I opened the book hoping to get a savory recipe, but I was greeted by two different cake recipes: Devil’s Food Cake and Southern Lane Cake. Though the Southern Lane Cake intrigued me greatly (it’s essentially a glorified fruitcake,) I decided to stick with my favorite and do the chocolate.
This recipe appears in the “South sweets” section of the book. The recipe comes from Donna Carman in Tulsa, OK who shared that this recipe won the blue ribbon at several state fairs.
Though the recipe was for a cake, I decided to make cupcakes so I could more easily bring them to work. I’m not sure what I think about that option anymore, because the devil’s food made sort of weird cupcakes. It tasted good still, but they sort of drooped in the middle and shrunk.
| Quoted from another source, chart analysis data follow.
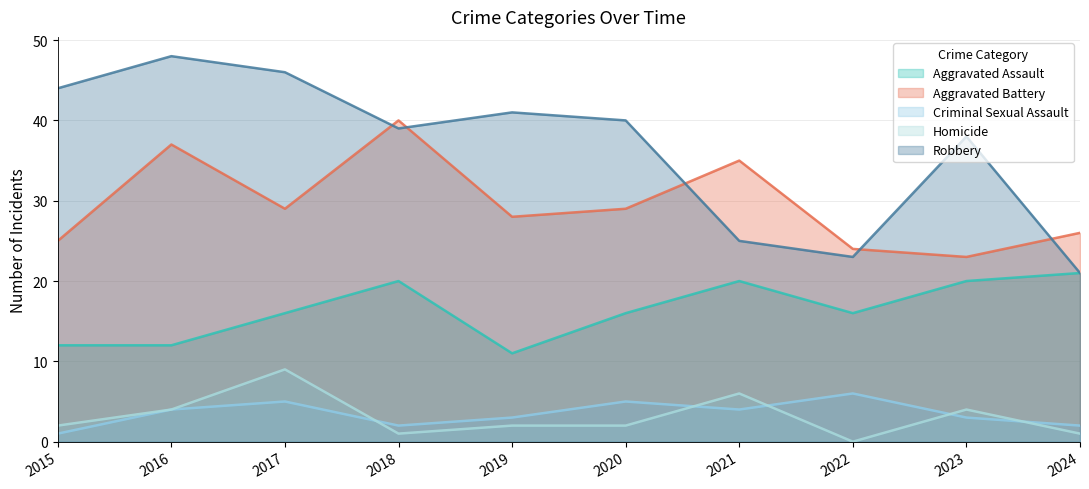

True or false: Aggravated Battery has a value of 63 at 2016.

False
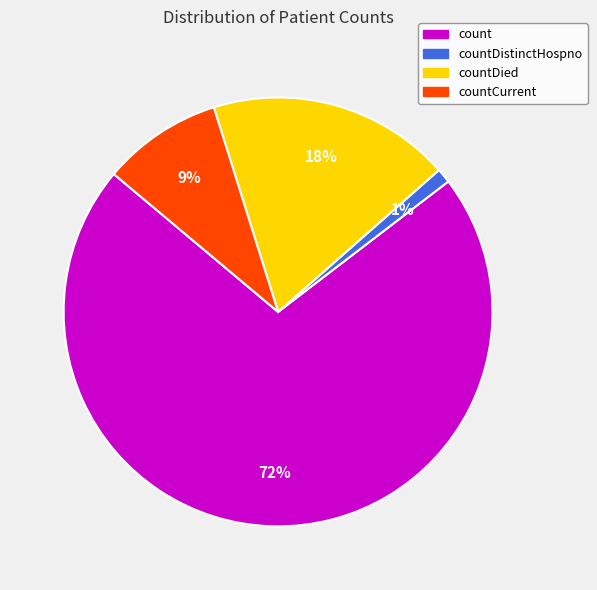

Is there a majority slice in this chart?

Yes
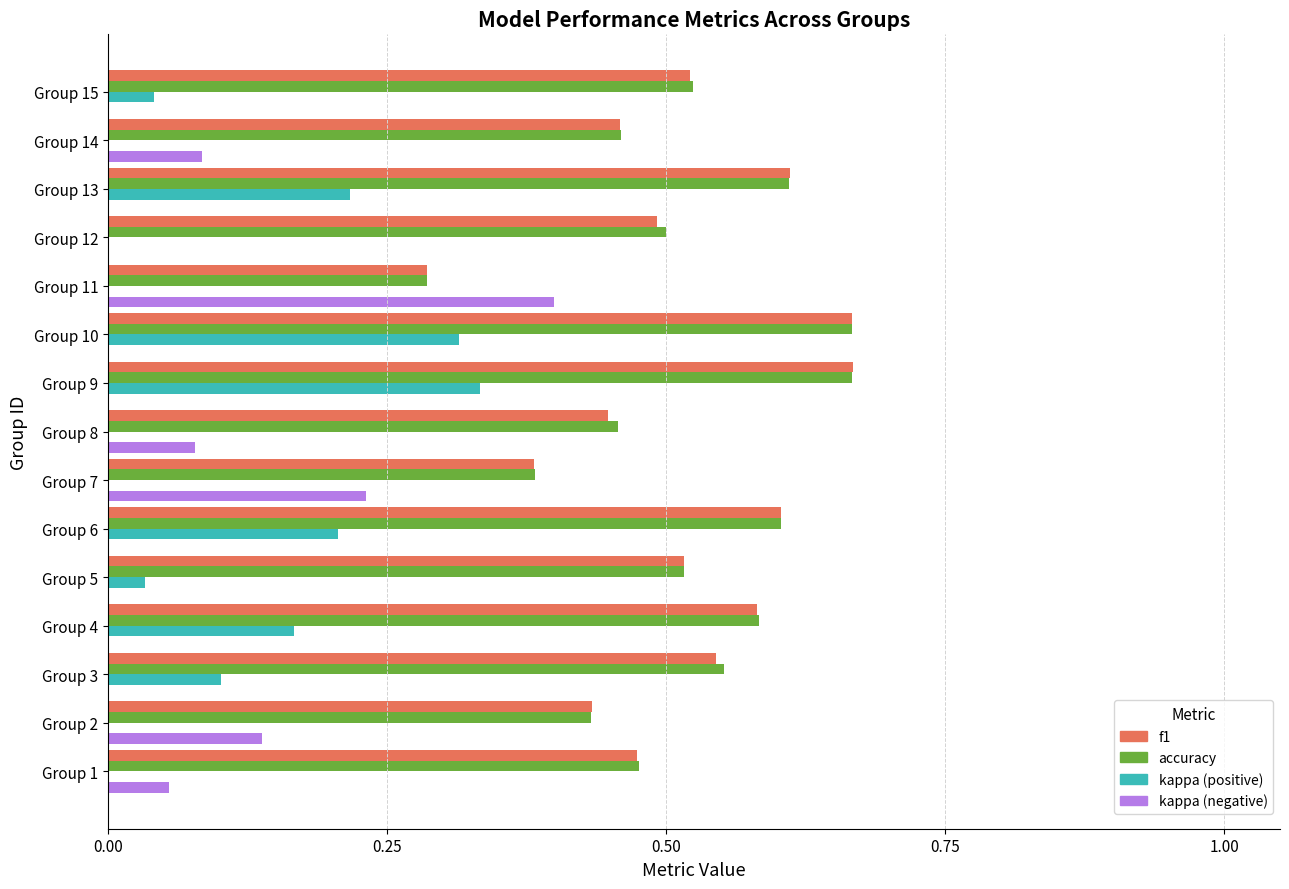

What is the total value across all series at Group 15?

1.1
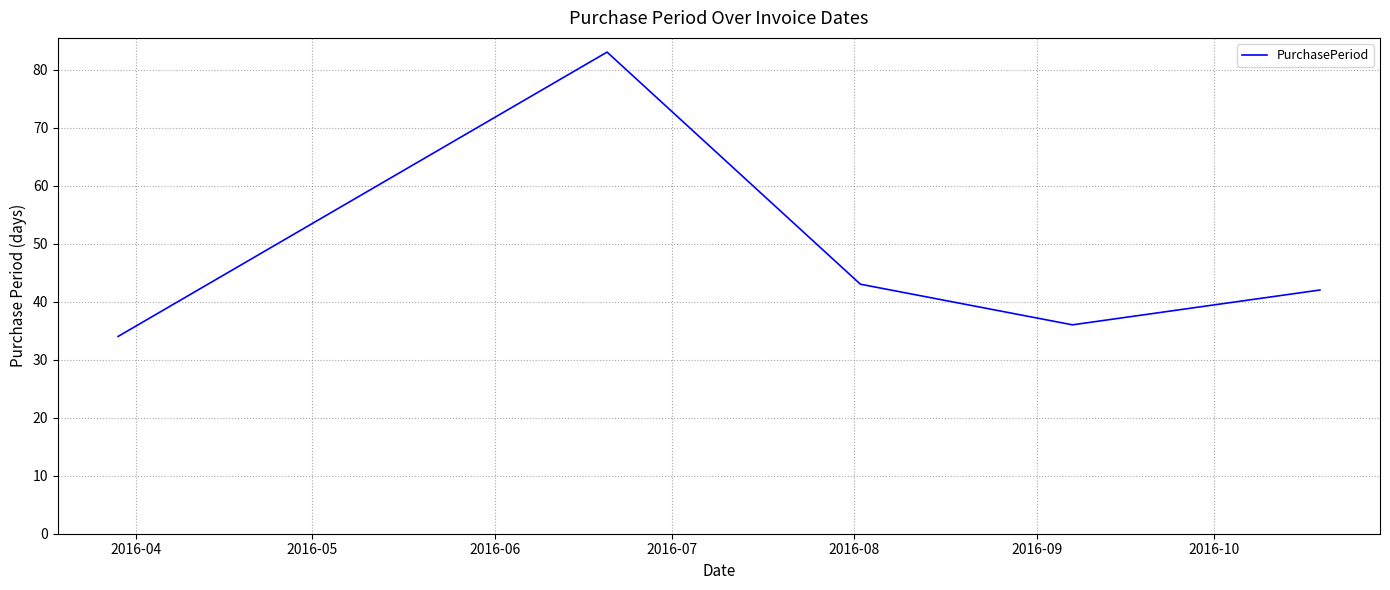

How many interior local valleys (lower than both neighbors) does the data have?

1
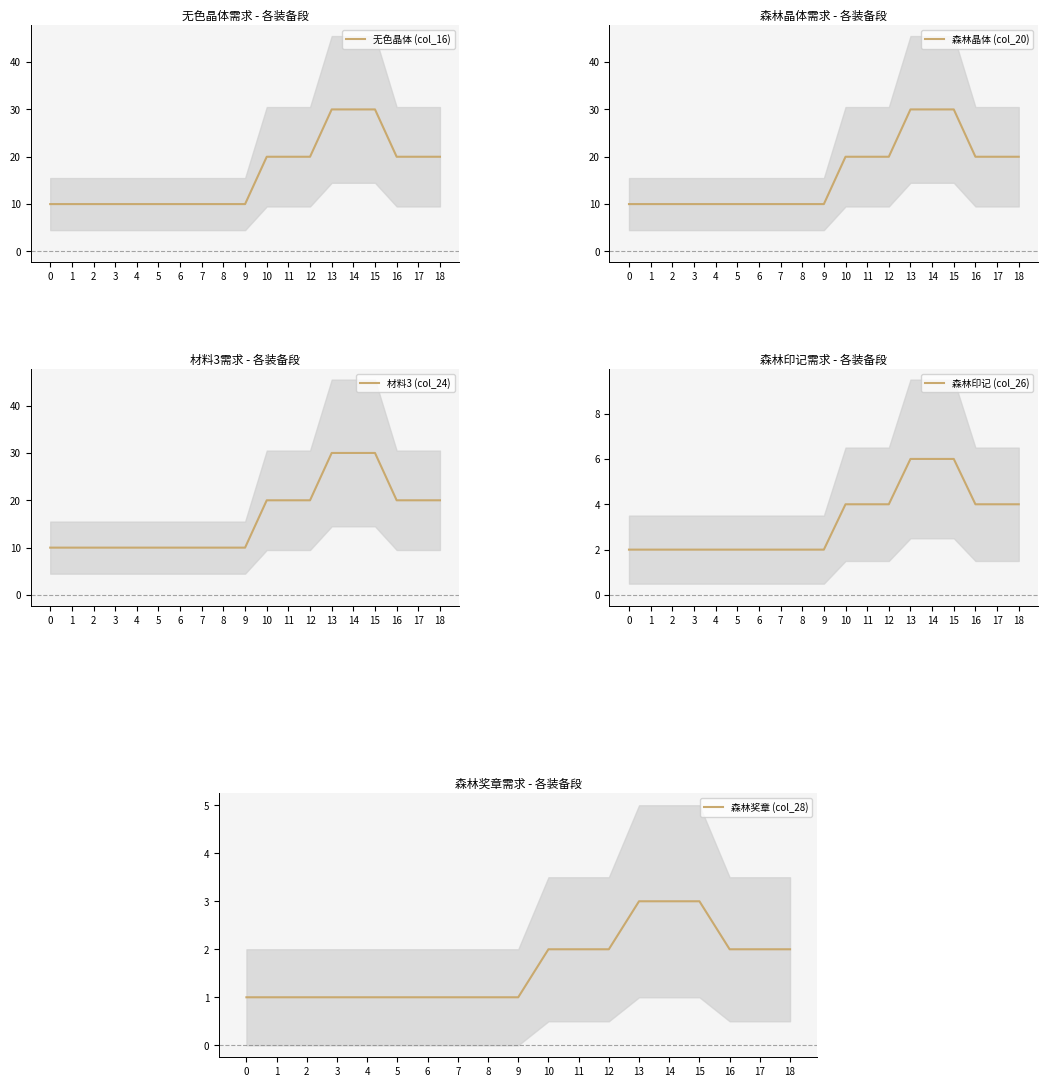

What is the total value across all series at 13?

99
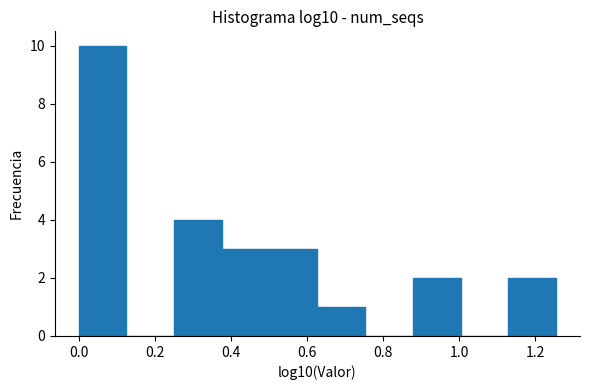

Which range on the x-axis has the tallest bar?

0.00 to 0.12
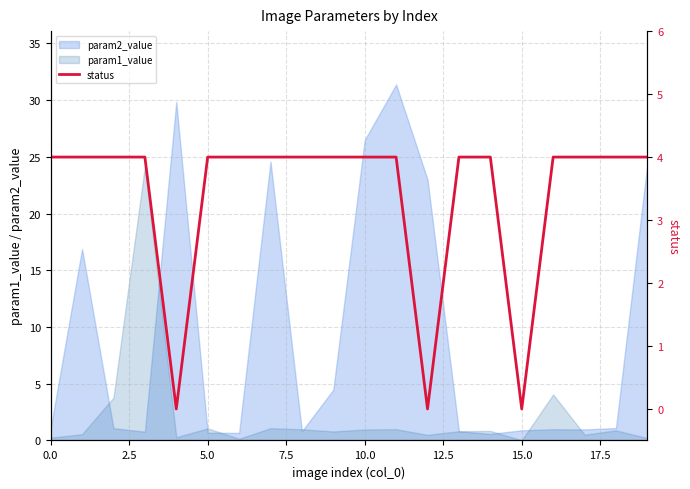

Does the chart display data point markers on the line(s)?

No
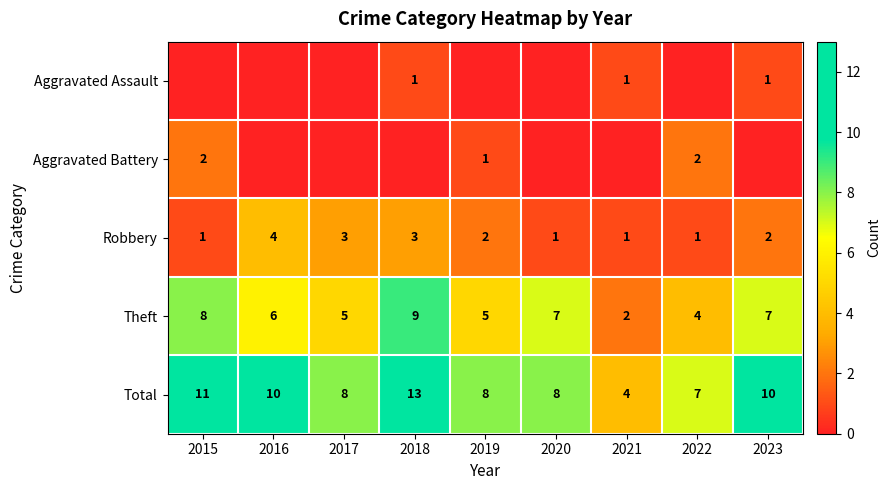

Which label corresponds to the smallest value in the chart?

2015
Then when it got to the frosting, I realized I had a huge dilemma. The frosting recipe called for almost 4 cups of powdered sugar. I only had 1/4 cup!!!!!!!! (Which by the way, I need to buy more obviously.) So I found this recipe online for a frosting that didn’t used powdered sugar. It’s really more of a glaze and it hardened on top of the cupcakes.
They were super sweet, but pretty good and fluffy.
Devil’s Food Cupcakes
3 oz unsweetened chocolate, chopped
1/2 cup butter, softened
2 1/4 cups brown sugar
1 1/2 tsp vanilla
2 1/4 cups cake flour
1 tsp baking soda
1/2 tsp baking powder
1/2 tsp salt
1 cup water
1 cup sour cream
1. In a double boiler, melt the chocolate. Stir until smooth. Set aside.
2. In a large bowl, cream the butter and brown sugar until fluffy. Add the eggs, one at a time, beating well after each addition. Beat in the vanilla and chocolate.
2. Combine the flour, baking soda, baking powder, and salt. Add to the creamed mixture, alternately with the water and sour cream. Transfer to prepared cupcake tins.
3. Bake at 350 for 20 minutes, or until a toothpick inserted in the center comes out clean. Let cool.
For the Frosting
1 cup granulated sugar
1/4 cup cocoa powder
1/4 cup butter
1/4 cup milk
1 tsp vanilla extract
1. In a pot mix together the sugar, cocoa powder, butter, and milk. Bring to a boil for one minute. Remove from heat and stir in the vanilla. Cool partially and then beat with a mixer for three minutes.
2. When your cupcakes are cool, spread this glaze on top of them.